Sometimes lawyers will try to find a way to creatively lawyer their way around an issue that stands in the way of a decision they wish to make. For example, during a CLE event, two lawyers in attendance tried to convince me that my position on the resolution of conflicts of interest was wrong. They boldly declared there is no such thing as a nonconsentable conflict because, in their opinion, creative lawyering can solve any and all conflict problems. They’re wrong.
I’ve also had lawyers try to convince me that there is no such thing as an unreasonable fee. The argument often goes something like this. If a client knowingly and voluntarily agrees to a fee, the fact that the fee was agreed to will be what makes it reasonable. Nope. The fact that someone foolishly agrees to an excessive fee matters not one iota.
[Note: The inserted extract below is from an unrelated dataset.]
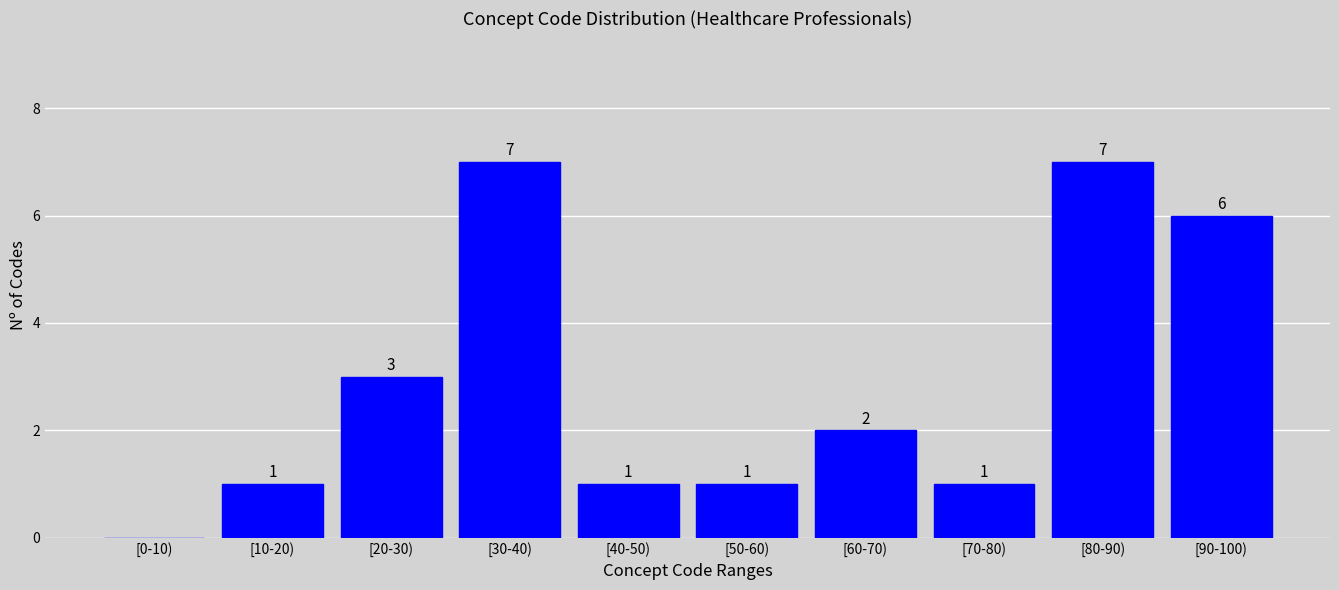

Reading right to left, transcribe all the data shown in this chart.

[90-100)=6	[80-90)=7	[70-80)=1	[60-70)=2	[50-60)=1	[40-50)=1	[30-40)=7	[20-30)=3	[10-20)=1	[0-10)=0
I share these stories because creative lawyering can bring about serious unintended consequences, to include ethical violations, legal consequences, and/or the erosion of client trust. Let me share one additional example to further explain why.
A lawyer contacted me with the hope of having me give her my risk manager “seal of approval” on her effort to lawyer her way through an engagement she’d like to say yes to. In short, a prospective client had previously worked with a lawyer who practiced securities law. This individual now wanted to retain a different lawyer to do some follow-up work knowing this new lawyer’s fees would be less expensive. All the prospective client wanted was to have this new lawyer prepare and submit a form to the SEC that relied on the work product of the original securities lawyer. Now, it’s important to note that the lawyer contacting me was not a securities lawyer and she had no desire to put herself at risk for her potential client’s security law compliance.
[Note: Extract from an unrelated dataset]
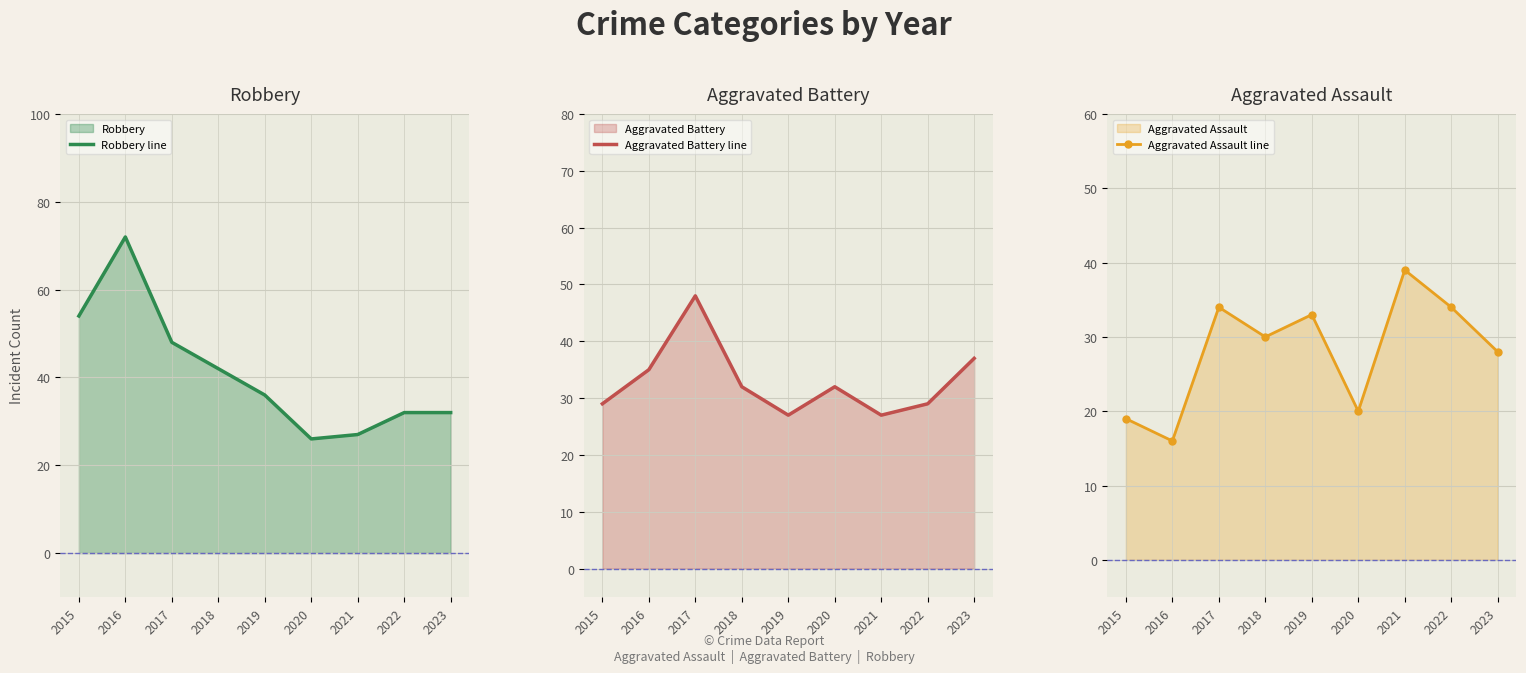

Read the Robbery line value at 2015.

54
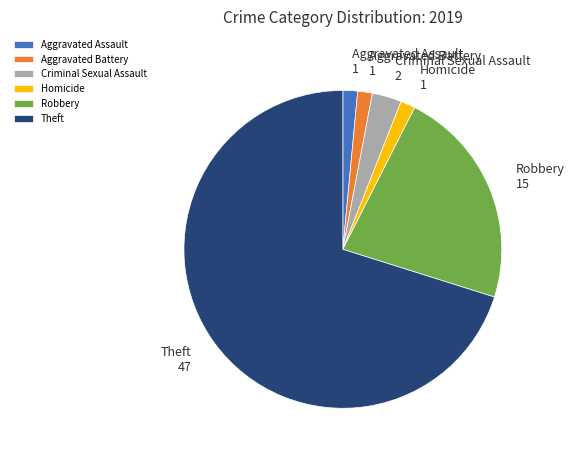

Which slice is the largest?

Theft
To try and solve the problem, this lawyer was hoping that a limited-scope engagement letter stating she would be happy to do the legal work as long as the client would expressly agree that she would not be providing any legal advice regarding securities law would suffice. I’m thinking, “wait, the proposed language in this agreement is basically saying she’ll agree to do the requested legal work as long as the client agrees not to hold her accountable for any of the work she does.” I’m sure it comes as no surprise that my risk manager seal of approval was never forthcoming because this lawyer was wanting me to say it’s fine for her to creatively lawyer her way around her ethical obligation to provide competent representation when it isn’t.
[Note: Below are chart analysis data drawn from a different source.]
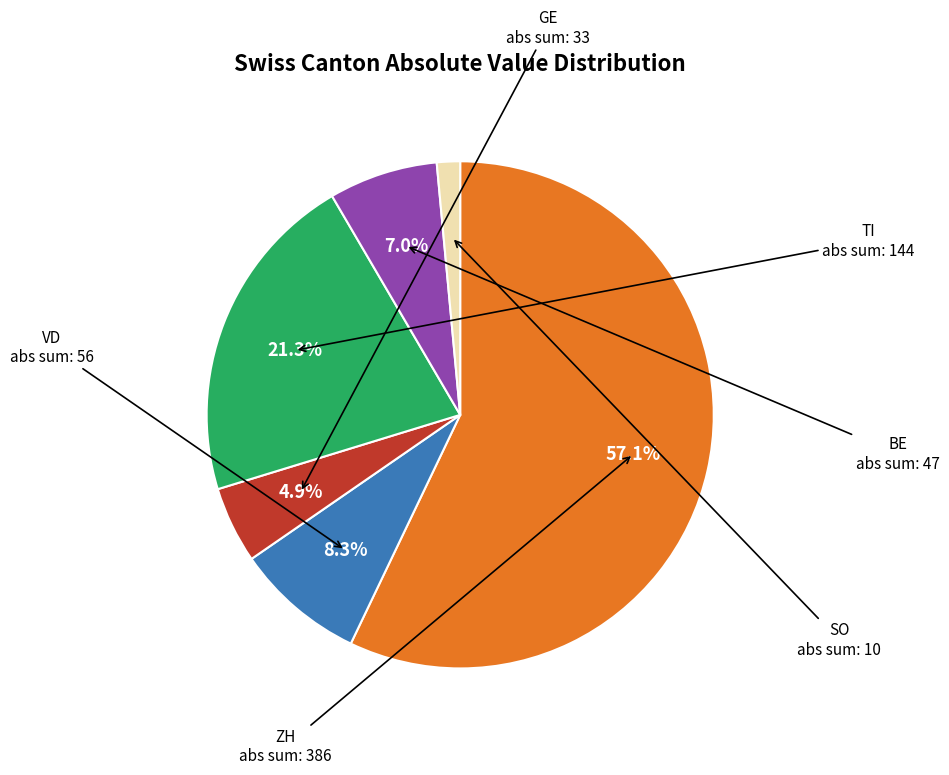

Is there any slice that represents more than half of the pie?

Yes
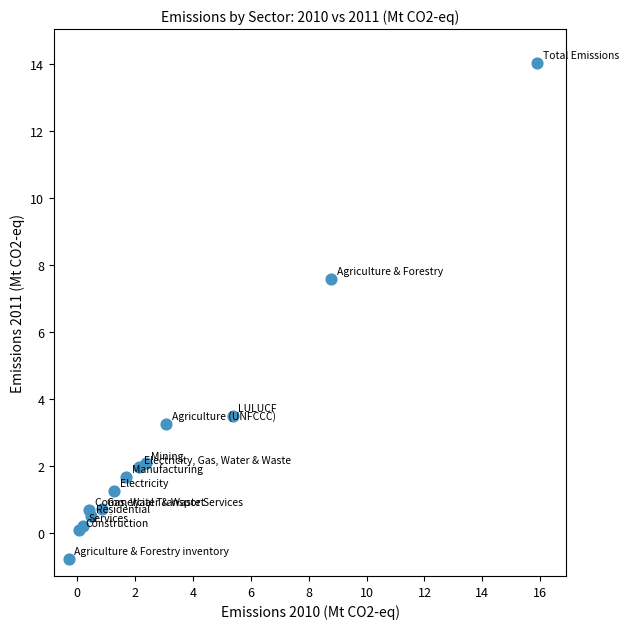

What Y value in the scatter plot is closest to 6?

7.6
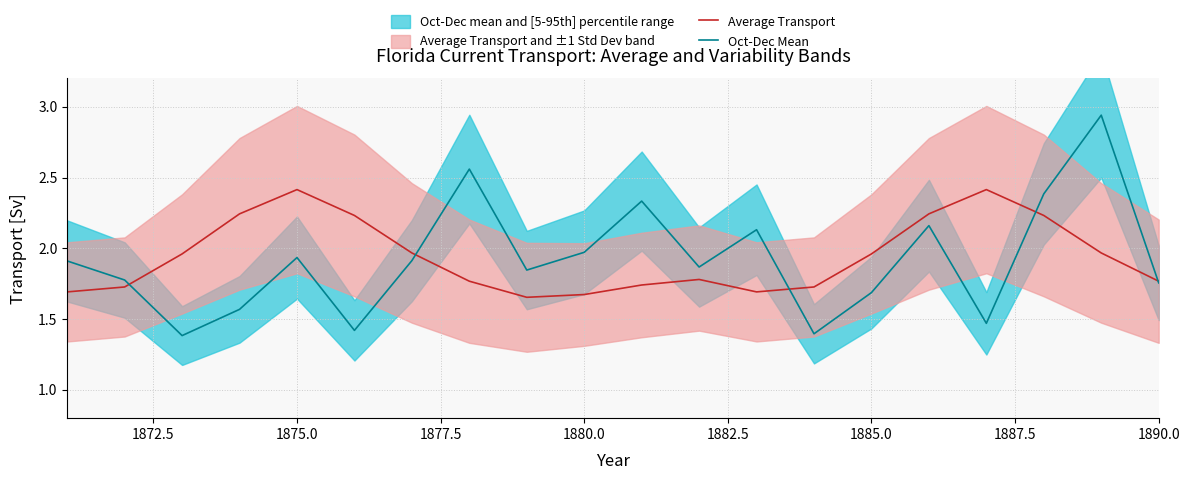

What is the maximum value for Average Transport?

2.4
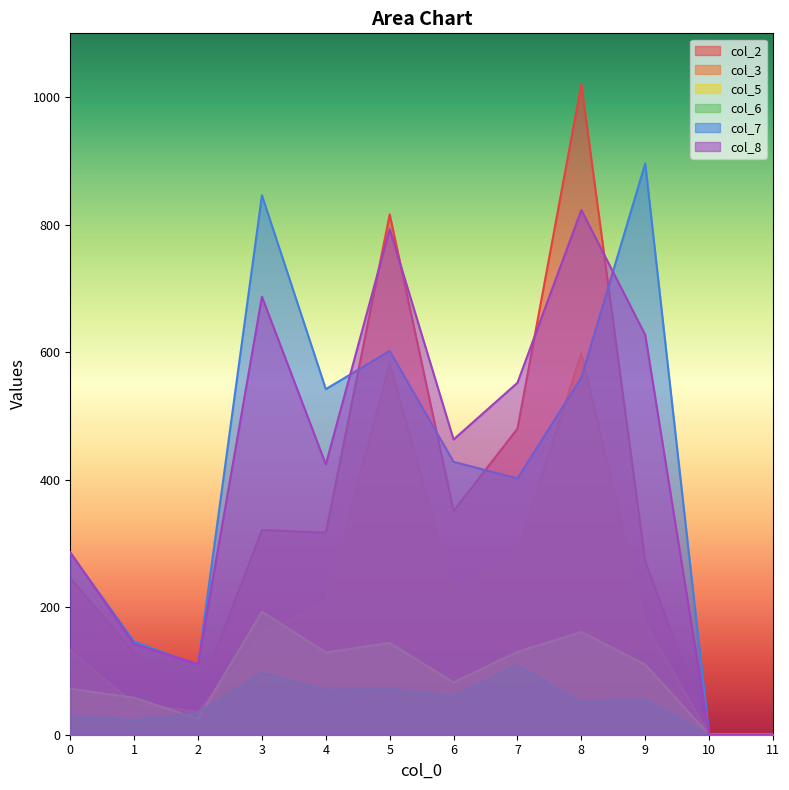

What is the total value across all series at 8?

3213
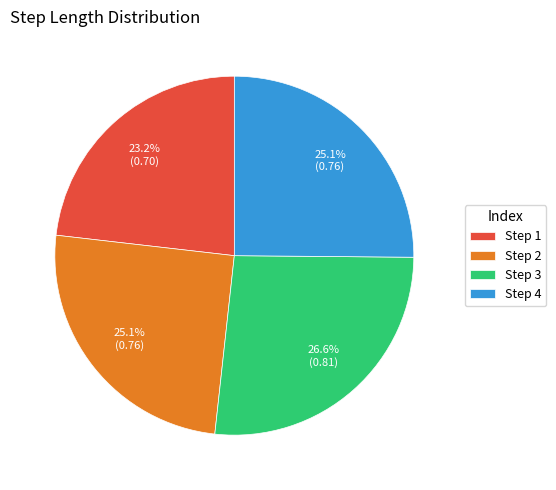

To the nearest percent, what is the average slice percentage?

25%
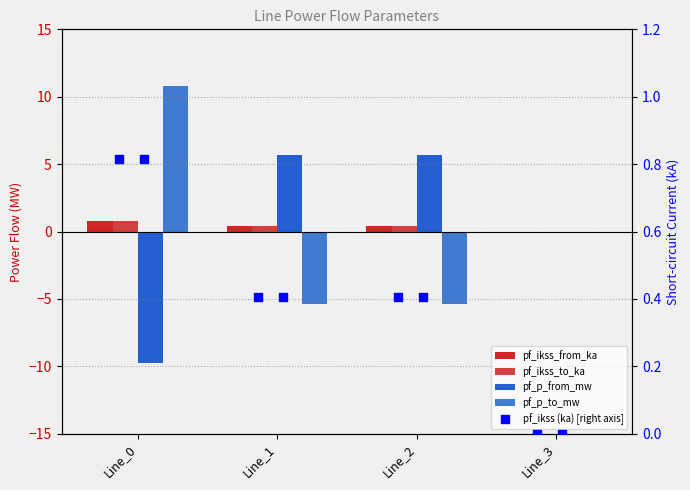

Which series contains the highest Y value?

pf_p_to_mw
Hear me clearly. I’m not trying to say lawyers should never think creatively. Sometimes creative thinking really can be what leads to finding that elusive solution to a client’s complex legal problem. My concern, however, is when creative lawyering needs to be brought into play, often in order to get around an ethical issue that’s getting in the way, you’re asking for trouble should you start down that path. If you ever find yourself in that kind of situation, stop, just stop. Take whatever time is necessary to try and determine why it is you feel a need to turn to creative lawyering in order to move ahead. Only then will you be able to determine if there is a rational, responsible, and ethically permissible way to move forward; because all I can say is in instances like this, creative lawyering is never going to be an acceptable solution.